**SET OF TASKS:**
• A. In the text on mortgage loan fees and GST, who entered into the management fee agreement?
• B. Proceed with the text on mortgage loan fees and GST, picking up after its final line.

**DOCUMENT TEXT:**
The entity arranges for a special purpose vehicle (a unit trust) to be created with the trustee being a related entity. The trust is created to issue units to investors and to hold the mortgage over the secured property. The entity arranges for the loan contract for all other relevant contracts to be created and executed. A separate special purpose vehicle (unit trust) is created for each loan.

Letter of Offer

A letter of offer was forwarded to the borrower after an application for finance was received by the entity. The letter included the following information about the proposed loan including:

    ● Interest

      (a) Interest rate – An Agreed Rate of XX% per annum.

      (b) Interest payments – Interest is payable quarterly in advance …

      AA% of the XX% rate will be retained by the entity as management and collection fee.

    ● Costs to be paid by the Borrower:

      (a) Establishment Fee – An establishment fee (including GST) is payable to the entity.

      (b) Management Fee – A management fee of AA% (plus GST) is to be paid to the entity and will be deducted from the principal sum at settlement.

Loan Agreement

A loan agreement was entered into between the special purpose vehicle and the borrower.

The loan agreement defines the ‘Establishment Fee’ as ‘the fee payable by the Borrower to the Lender or its lawyers agreed in the Letter of Offer’.

The loan agreement defines the ‘Management Fee’ as ‘the management fee payable by the Borrower to the Manager pursuant to the Management Fee Agreement …’. The Manager is stated as the entity.

The loan agreement defines ‘Secured Money’ as ‘the aggregate of all moneys, which each Transaction Party (whether alone or with another person) is, or at any time may become actually or contingently liable to pay to or for the account of the Lender (whether alone or with another person) for any reason whatsoever. It includes money by way of principle, interest, fees (including the Management Fee), costs …’.

The loan agreement states the ‘Borrower must pay the Establishment Fee to the Lender on or before the Drawdown Date… ‘ and the ‘Borrower must pay the Management Fee in accordance with the Management Fee Agreement’.

Management Fee Agreement

A management fee agreement was entered into between the entity and the borrower. The background to the management fee agreement provides that the lender has appointed the manager to manage the facility and the borrower has agreed to pay the management fee. The management fee agreement does not further explain what is required by the entity in order to manage the facility.

Information Memorandum

An information memorandum was issued by the entity to provide information to prospective investors in the contributory mortgage scheme. It provides details of the information provided in the loan agreement.

Relevant legislative provisions

A New Tax System (Goods and Services Tax) Act 1999 section 9-5.

Reasons for decision

Section 9-5 of the A New Tax System (Goods and Services Tax) Act 1999 (GST Act) provides that you make a taxable supply when:

      ● you make a supply for consideration; and’

      ● the supply is made in the course or furtherance of an enterprise that you carry on; and

      ● the supply is connected with the indirect tax zone (Australia}); and

      ● you are registered, or required to be registered; and

      ● the supply is neither GST-free nor input taxed.

Pose estimation data
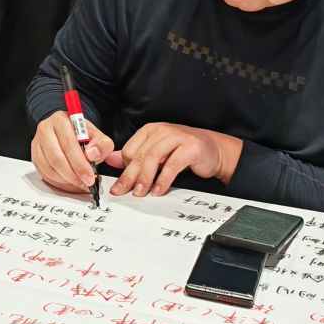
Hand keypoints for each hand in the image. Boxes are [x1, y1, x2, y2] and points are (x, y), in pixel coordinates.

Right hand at [32, 109, 115, 193]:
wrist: (69, 133)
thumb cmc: (82, 135)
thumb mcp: (97, 135)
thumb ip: (101, 144)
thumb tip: (92, 154)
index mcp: (60, 120)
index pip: (68, 143)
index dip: (79, 163)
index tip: (90, 177)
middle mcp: (45, 129)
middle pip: (56, 158)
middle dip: (73, 175)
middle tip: (86, 183)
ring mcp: (37, 144)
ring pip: (49, 169)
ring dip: (66, 181)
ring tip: (80, 184)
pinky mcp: (35, 157)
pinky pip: (45, 174)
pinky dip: (60, 183)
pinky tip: (71, 184)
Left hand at [107, 121, 231, 197]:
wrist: (213, 149)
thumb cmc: (183, 151)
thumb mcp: (157, 152)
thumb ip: (135, 156)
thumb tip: (110, 160)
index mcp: (150, 130)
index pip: (130, 149)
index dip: (123, 169)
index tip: (119, 186)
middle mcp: (162, 130)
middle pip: (140, 154)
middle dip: (129, 176)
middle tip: (122, 192)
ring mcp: (176, 137)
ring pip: (153, 157)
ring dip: (145, 177)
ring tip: (140, 193)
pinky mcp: (190, 147)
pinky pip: (173, 164)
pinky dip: (163, 179)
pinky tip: (158, 190)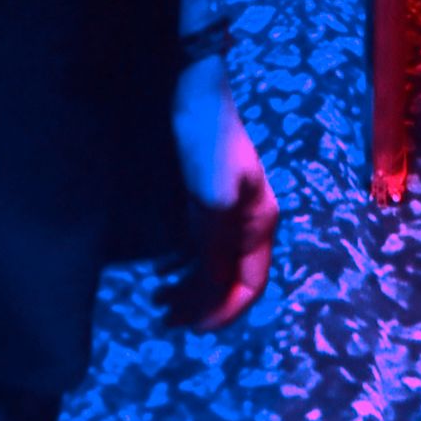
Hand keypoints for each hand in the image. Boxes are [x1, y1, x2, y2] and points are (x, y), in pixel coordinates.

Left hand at [170, 65, 275, 332]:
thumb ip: (213, 247)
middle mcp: (248, 222)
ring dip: (192, 289)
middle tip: (167, 320)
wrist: (193, 91)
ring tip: (161, 304)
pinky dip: (184, 266)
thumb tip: (209, 287)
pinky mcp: (205, 198)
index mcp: (259, 224)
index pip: (249, 285)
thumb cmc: (208, 144)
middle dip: (204, 305)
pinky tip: (164, 272)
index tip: (192, 329)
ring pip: (214, 264)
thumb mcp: (212, 201)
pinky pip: (199, 246)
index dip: (224, 311)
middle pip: (232, 278)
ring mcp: (227, 210)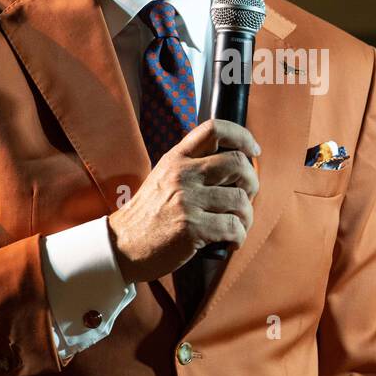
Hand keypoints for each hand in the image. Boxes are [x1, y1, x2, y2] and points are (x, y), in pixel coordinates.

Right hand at [107, 119, 260, 284]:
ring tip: (238, 225)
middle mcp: (182, 175)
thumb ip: (192, 167)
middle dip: (252, 181)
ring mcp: (187, 201)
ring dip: (247, 216)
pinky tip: (231, 241)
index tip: (253, 150)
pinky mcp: (192, 228)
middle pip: (238, 162)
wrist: (122, 247)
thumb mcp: (163, 178)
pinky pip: (233, 228)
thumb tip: (233, 167)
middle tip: (247, 196)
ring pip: (240, 199)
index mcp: (176, 158)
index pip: (214, 129)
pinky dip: (239, 237)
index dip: (242, 136)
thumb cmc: (148, 215)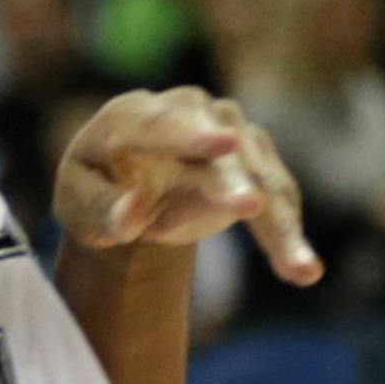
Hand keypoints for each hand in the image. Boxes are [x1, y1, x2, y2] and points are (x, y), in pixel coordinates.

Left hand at [55, 87, 323, 286]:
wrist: (130, 189)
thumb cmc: (97, 193)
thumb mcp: (80, 206)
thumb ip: (103, 209)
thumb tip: (131, 215)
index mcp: (130, 117)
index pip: (159, 124)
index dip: (189, 135)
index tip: (222, 144)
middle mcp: (187, 112)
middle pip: (217, 146)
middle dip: (233, 177)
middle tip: (249, 205)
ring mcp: (228, 129)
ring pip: (259, 176)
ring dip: (277, 224)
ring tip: (298, 269)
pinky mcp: (255, 157)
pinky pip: (277, 197)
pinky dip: (288, 235)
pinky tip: (303, 271)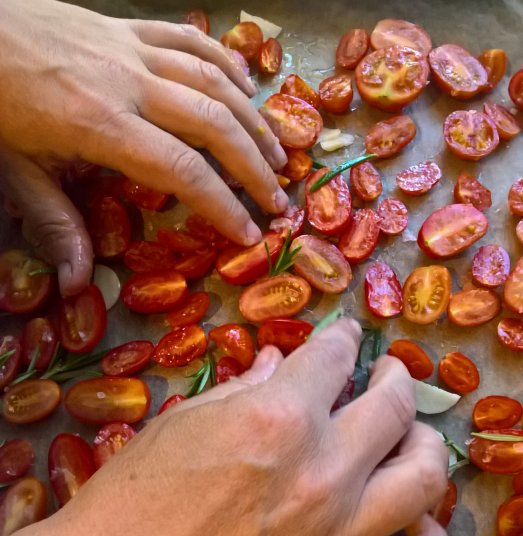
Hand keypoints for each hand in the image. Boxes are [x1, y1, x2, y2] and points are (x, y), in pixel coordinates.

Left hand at [0, 0, 287, 294]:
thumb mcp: (17, 171)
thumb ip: (55, 225)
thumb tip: (77, 284)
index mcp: (100, 124)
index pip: (183, 170)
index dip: (223, 205)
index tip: (249, 233)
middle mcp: (129, 83)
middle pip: (213, 124)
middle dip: (253, 166)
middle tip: (279, 200)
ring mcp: (132, 49)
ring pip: (212, 80)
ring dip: (252, 118)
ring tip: (279, 152)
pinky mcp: (129, 25)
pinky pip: (190, 39)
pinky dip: (225, 62)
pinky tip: (245, 86)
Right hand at [0, 320, 448, 535]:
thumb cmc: (127, 503)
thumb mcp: (180, 425)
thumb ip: (241, 389)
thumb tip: (277, 362)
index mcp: (274, 418)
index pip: (332, 357)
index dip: (341, 339)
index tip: (343, 339)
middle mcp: (319, 472)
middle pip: (391, 408)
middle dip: (394, 378)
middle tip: (387, 374)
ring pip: (423, 479)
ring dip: (425, 445)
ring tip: (413, 436)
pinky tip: (416, 524)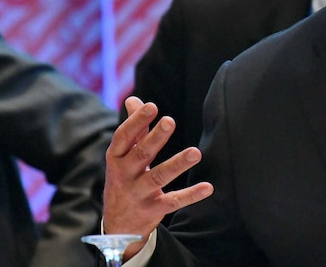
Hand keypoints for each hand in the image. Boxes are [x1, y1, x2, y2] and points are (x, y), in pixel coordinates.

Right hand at [103, 97, 213, 257]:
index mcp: (117, 158)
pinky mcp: (153, 210)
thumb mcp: (122, 157)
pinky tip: (208, 187)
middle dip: (155, 138)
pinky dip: (191, 195)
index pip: (124, 137)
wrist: (117, 227)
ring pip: (158, 177)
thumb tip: (133, 99)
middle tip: (170, 121)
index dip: (136, 121)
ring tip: (196, 153)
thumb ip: (134, 130)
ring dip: (177, 164)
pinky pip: (173, 201)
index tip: (152, 106)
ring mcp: (139, 193)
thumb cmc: (124, 180)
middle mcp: (125, 175)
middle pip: (141, 154)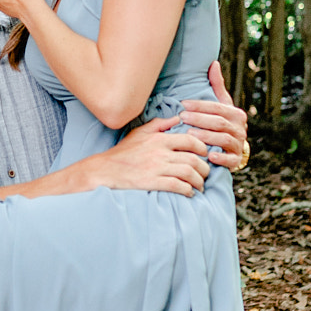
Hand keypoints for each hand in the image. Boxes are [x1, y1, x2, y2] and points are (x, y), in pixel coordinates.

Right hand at [90, 114, 210, 196]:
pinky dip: (187, 190)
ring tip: (199, 186)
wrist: (105, 170)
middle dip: (204, 169)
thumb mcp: (140, 132)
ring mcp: (156, 168)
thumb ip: (159, 124)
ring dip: (198, 181)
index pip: (191, 140)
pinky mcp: (152, 182)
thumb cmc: (123, 152)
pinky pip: (177, 186)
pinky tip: (188, 193)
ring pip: (188, 173)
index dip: (202, 148)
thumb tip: (177, 117)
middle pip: (193, 159)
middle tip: (205, 174)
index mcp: (159, 139)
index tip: (204, 155)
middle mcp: (160, 152)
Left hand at [178, 60, 249, 170]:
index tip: (183, 104)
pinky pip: (230, 159)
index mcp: (236, 114)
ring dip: (206, 136)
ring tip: (190, 134)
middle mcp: (240, 128)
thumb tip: (213, 63)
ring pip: (223, 138)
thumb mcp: (222, 105)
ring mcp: (239, 145)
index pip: (217, 107)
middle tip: (182, 117)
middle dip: (200, 119)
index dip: (200, 105)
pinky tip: (208, 155)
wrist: (233, 149)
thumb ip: (217, 86)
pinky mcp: (236, 160)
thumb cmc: (223, 123)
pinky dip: (220, 158)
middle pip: (219, 122)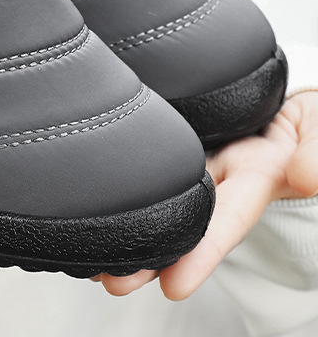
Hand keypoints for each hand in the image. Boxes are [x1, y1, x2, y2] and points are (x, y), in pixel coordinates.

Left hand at [95, 91, 317, 298]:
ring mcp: (196, 156)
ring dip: (127, 223)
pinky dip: (124, 177)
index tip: (173, 286)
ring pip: (158, 194)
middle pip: (181, 221)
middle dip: (148, 254)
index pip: (227, 221)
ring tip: (88, 252)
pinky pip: (149, 156)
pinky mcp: (176, 133)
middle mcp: (220, 175)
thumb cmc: (313, 121)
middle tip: (110, 281)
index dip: (202, 254)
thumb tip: (305, 176)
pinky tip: (92, 193)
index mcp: (258, 179)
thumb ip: (317, 155)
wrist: (290, 96)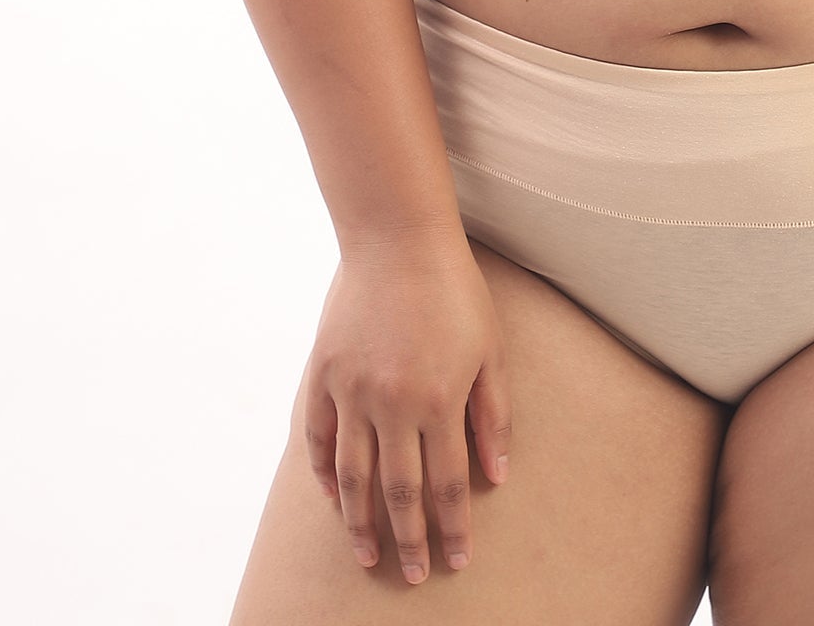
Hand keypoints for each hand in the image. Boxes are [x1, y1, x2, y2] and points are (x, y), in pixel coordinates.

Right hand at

**EXPECTED RESULTS:**
• A. The entity and the borrower entered into it.

• B.
The activities undertaken by the entity are done in the course of operating the contributory mortgage scheme. Many of the activities are supplies made by the entity to other entities. All supplies made by the entity are connected with the indirect tax zone because they are done in Australia. The entity is registered for GST and the supplies provided by the entity are neither GST-free nor input taxed.

The borrower has not entered into any contracts with the entity to be provided with anything. The borrower entered into a loan contract with the special purpose vehicle. It is this agreement which requires the borrower to pay the management fee and establishment fee. The entity is not a party to this agreement.

The loan agreement provides that the borrower must pay the establishment fee on or before the drawdown date and that the borrower must pay the management fee in accordance with the management fee agreement. The management fee agreement does not require the entity to perform any services or provide any goods to the borrower in return for payment of the management fees, nor does it recognise any previous supplies that the entity provided to the borrower. The fact that the agreement has been executed as a deed supports the assertion that the entity has not provided anything to the borrower.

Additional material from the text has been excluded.